Saving awk output to variable

Solution 1

#!/bin/bash
variable=`ps -ef | grep "port 10 -" | grep -v "grep port 10 -" | awk '{printf $12}'`
echo $variable

Notice that there's no space after the equal sign.

You can also use $() which allows nesting and is readable.

Solution 2

I think the $() syntax is easier to read...

variable=$(ps -ef | grep "port 10 -" | grep -v "grep port 10 -"| awk '{printf "%s", $12}')

But the real issue is probably that $12 should not be qouted with ""

Edited since the question was changed, This returns valid data, but it is not clear what the expected output of ps -ef is and what is expected in variable.

Solution 3

as noted earlier, setting bash variables does not allow whitespace between the variable name on the LHS, and the variable value on the RHS, of the '=' sign.
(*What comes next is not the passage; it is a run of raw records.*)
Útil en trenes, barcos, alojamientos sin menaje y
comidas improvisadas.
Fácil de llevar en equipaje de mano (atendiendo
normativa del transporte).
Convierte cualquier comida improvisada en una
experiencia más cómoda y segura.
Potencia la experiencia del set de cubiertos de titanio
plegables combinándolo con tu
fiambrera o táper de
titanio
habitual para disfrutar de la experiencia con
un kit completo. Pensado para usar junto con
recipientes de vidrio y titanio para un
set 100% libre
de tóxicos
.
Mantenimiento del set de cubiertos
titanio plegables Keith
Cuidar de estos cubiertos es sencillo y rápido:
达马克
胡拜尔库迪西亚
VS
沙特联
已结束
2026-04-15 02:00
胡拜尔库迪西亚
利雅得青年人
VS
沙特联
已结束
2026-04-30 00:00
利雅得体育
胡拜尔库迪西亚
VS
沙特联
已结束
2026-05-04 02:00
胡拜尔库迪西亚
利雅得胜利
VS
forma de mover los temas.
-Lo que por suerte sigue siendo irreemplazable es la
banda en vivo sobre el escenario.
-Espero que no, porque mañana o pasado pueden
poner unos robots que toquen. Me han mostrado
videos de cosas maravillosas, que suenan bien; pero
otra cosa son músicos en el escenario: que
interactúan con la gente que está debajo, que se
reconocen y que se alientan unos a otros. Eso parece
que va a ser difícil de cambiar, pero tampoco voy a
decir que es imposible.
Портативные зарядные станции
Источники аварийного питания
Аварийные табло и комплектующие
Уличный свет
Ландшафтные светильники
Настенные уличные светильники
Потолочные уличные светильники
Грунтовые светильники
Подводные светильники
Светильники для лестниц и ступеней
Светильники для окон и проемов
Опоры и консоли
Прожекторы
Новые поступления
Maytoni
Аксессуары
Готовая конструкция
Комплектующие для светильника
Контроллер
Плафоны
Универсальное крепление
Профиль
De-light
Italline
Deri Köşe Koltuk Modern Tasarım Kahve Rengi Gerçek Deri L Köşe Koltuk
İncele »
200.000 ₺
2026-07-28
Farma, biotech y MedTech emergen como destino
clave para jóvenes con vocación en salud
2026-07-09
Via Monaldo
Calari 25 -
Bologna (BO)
awk can do everything and avoid the "awk"ward extra 'grep'. The use of awk's printf is to not add an unnecessary "\n" in the string which would give perl-ish matcher programs conniptions. The variable/parameter expansion for your case in bash doesn't have that issue, so either of these work:

variable=$(ps -ef | awk '/port 10 \-/ {print $12}')
variable=`ps -ef | awk '/port 10 \-/ {print $12}'`

The '-' int the awk record matching pattern removes the need to remove awk itself from the search results.